When I was a homicide prosecutor in the Brooklyn District Attorney's office, my most challenging assignment was "riding" homicide cases. I'd get paged (often in the middle of the night) and a patrol car would pick me up and take me to the grisly scene of a recent murder.
If a suspect was in custody, it was my job to evaluate the evidence and authorize an arrest if one could be legally supported. I had to be careful because the case would be mine to prosecute before a jury. A mistake would put an innocent suspect in prison while the true murderer roamed free. The stakes were high.
Sometimes in cases of all kinds, as in the Carter Page matter currently at the center of the controversy over a GOP memo on FBI surveillance, a search or surveillance warrant requiring the approval of a judge is required to gather critical evidence.
I remember one night knocking on the door of an elegant Brooklyn Heights townhouse seeking such a warrant from a tough, respected judge at approximately one in the morning. I had tried many murder cases before this judge and I was hopeful she would grant a search warrant in my case. She looked a little angry when answering the door in her bathrobe with cigarette and scotch in hand.
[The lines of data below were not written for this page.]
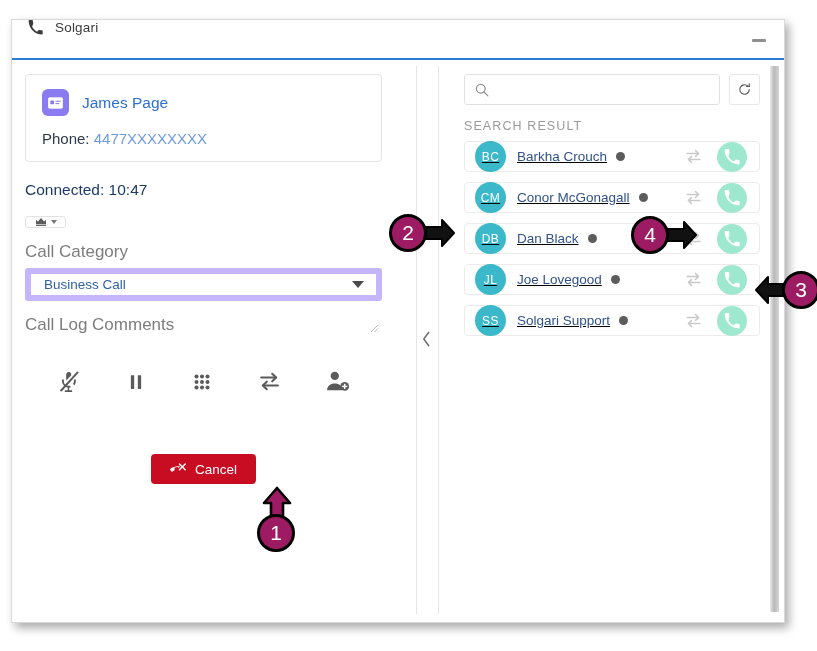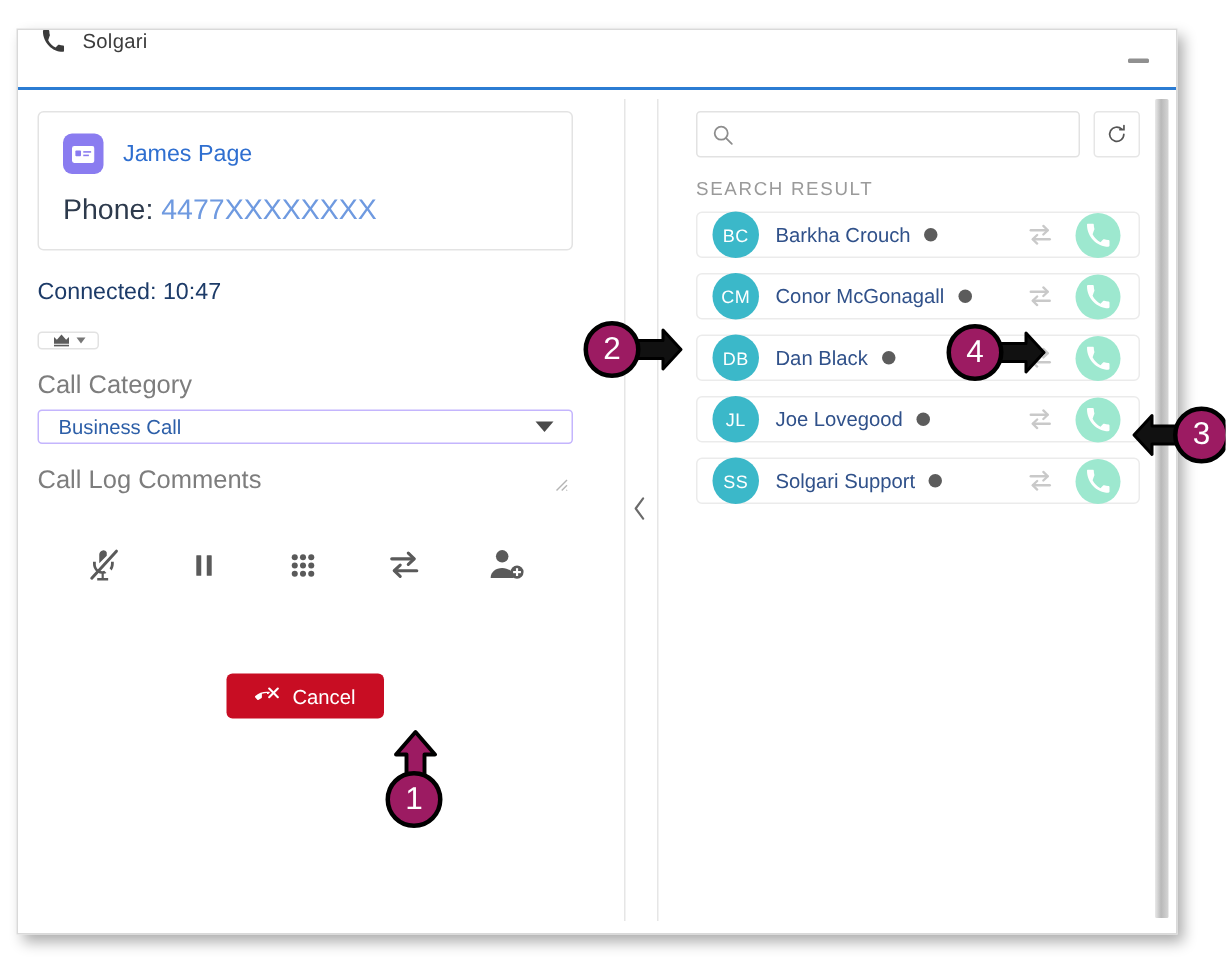"Phone: 4477XXXXXXXX" .phone-line { font-size: 19px -> 15px }
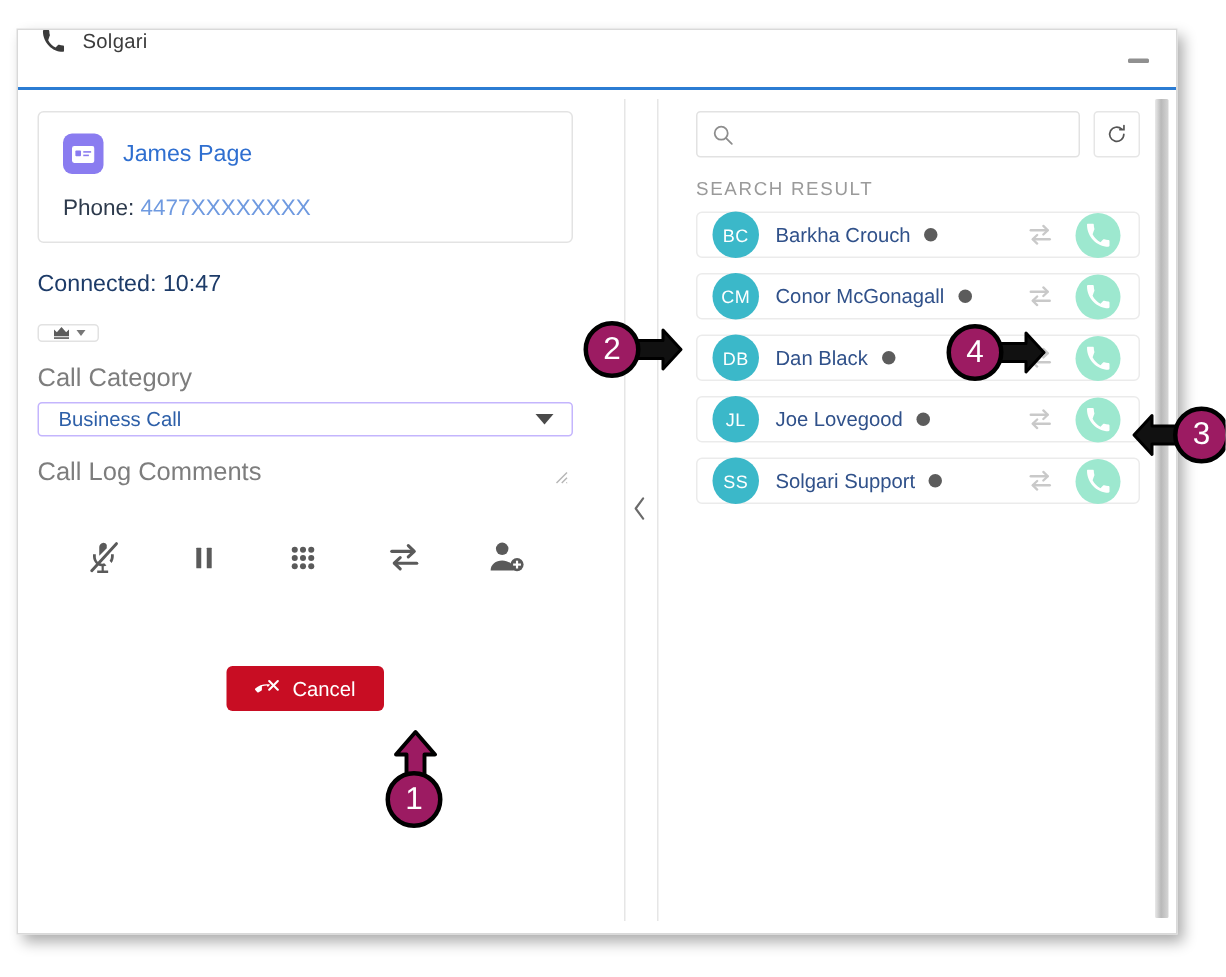"BC" .result-row { text-decoration: none -> underline }
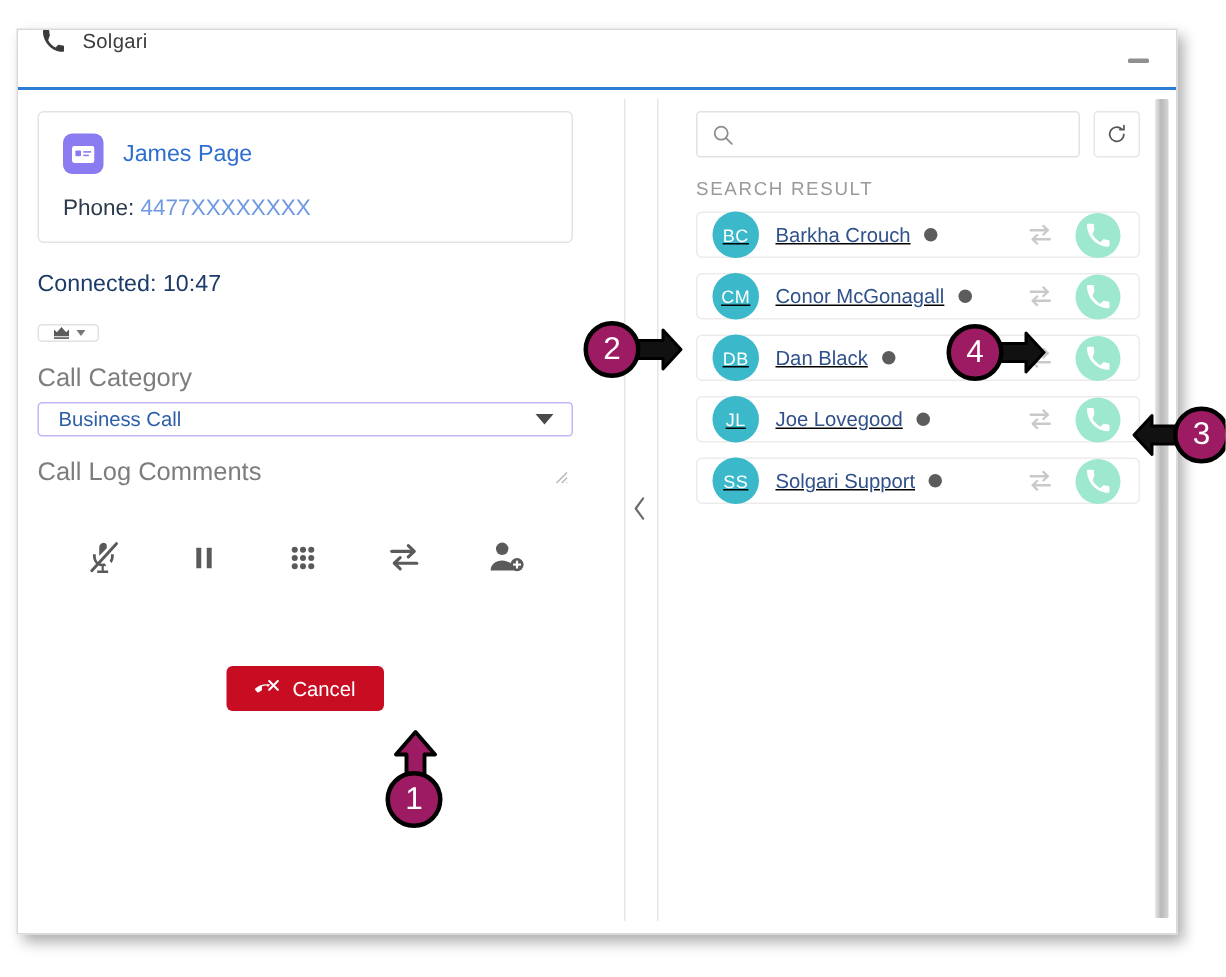"Business Call" .select-box { border: 1px solid #c4b5fd -> 6px solid #c4b5fd; height: 23px -> 33px }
After berating me for bothering her at such an hour, she scrutinized my warrant application. It was based on the observations of a drug addict who claimed to have seen the defendant return to his apartment gun in hand after the murder and then leave without the gun shortly thereafter. The addict was known to the cops and had provided reliable information in the past.
The judge wasn't happy about the quality of my witness, but she had been around long enough to know that witnesses in criminal cases often have credibility problems themselves. She granted us the warrant. A search of the suspect's apartment led to a recovered murder weapon and a conviction.
I learned that night that search and surveillance warrants are often issued on information supplied by even the sketchiest of sources. Unlike the street addicts whose testimony often sends criminal defendants to prison for life, the now-notorious Christopher Steele -- a former British intelligence agent -- appears to be, by comparison, a seasoned professional highly adept at gathering reliable information.
Even assuming all the claims in the Nunes memo are true, the grounds supporting issuance and reissuance of the FISA warrants were easily met. The FISA statute, designed to deal with national security issues, permits the secret court to authorize surveillance of a US person if there is probable cause that the person is an "agent of a foreign power...knowingly engag[ing]... in clandestine intelligence activities."
Although the activities might be "spying" for a foreign power, there is no explicit requirement of criminality needed to get a warrant as in a conventional criminal case. The number and suspicious nature of Carter Page's activities and contacts with Russian operatives during the Trump campaign would have caused any reasonable judge to issue a surveillance warrant. Page, a former Trump foreign policy adviser, denies having any illegal interactions with Russian officials.
The Supreme Court has stated that the issuance of a search warrant can be supported by the "totality of the circumstances" presented to the court at the time a warrant is issued.
The Nunes memo glaringly omits any revelation of what other supporting information might have been submitted to the FISA judge, choosing instead to focus on cherry-picked alleged omissions.
Many of the other criticisms hyped in the memo may not even be relevant at all. For instance, the claim that the judge was informed that Steele was paid by a named US citizen was accurate. The court was free to to ask the assistant US attorney submitting the Steele information any questions about whether others were involved in the payments. Nothing, incidentally, is revealed about questions from the judge.
Other points raised in the memo are interesting background material but would not render the surveillance warrant to be illegal in any way. There was no illegality in Steele talking to the press (Yahoo in this case) or even in the fact that he disliked Trump. That sentiment seems to be shared by a majority of the American public as the President in his first year earned historically low approval ratings.
It certainly would not require disqualification of an FBI source if the "totality of the circumstances" supported the warrant application.
The rest of the Nunes memo's criticisms that were purportedly earth-shattering, Watergate-like revelations are equally empty claims. The fact that the Steele dossier was "salacious and unverified" doesn't mean that the portions of it relating to Carter Page were untrue. The surveillance was authorized so that law enforcement authorities could confirm or deny through other evidence the accuracy of the claims against Page.
This was a case in its investigatory stage, not the finished product. Fusion GPS demonstrates the good sense to turn the Steele material over to the FBI ... in essence making a 911 call ... because as the Department of Homeland Security likes to remind us, "If you see something, say something."
The dossier on the President, whether true or false, could subject him to blackmail by foreign powers. The FBI was correct in telling the President about the threat, even if "salacious and unverified."
If there is anything shocking in the Nunes memo, it can be found in its faulty reasoning, writing and sourcing. The American public needs to know the "totality of circumstances" presented to the FISA judge in order to fairly evaluate the conduct of the DOJ and the FBI.
If I had presented such a document to that Brooklyn Heights judge so many years ago, she would have thrown me out of her house with no warrant and a stern reprimand. Congressman Nunes and his fellow Republicans deserve the same.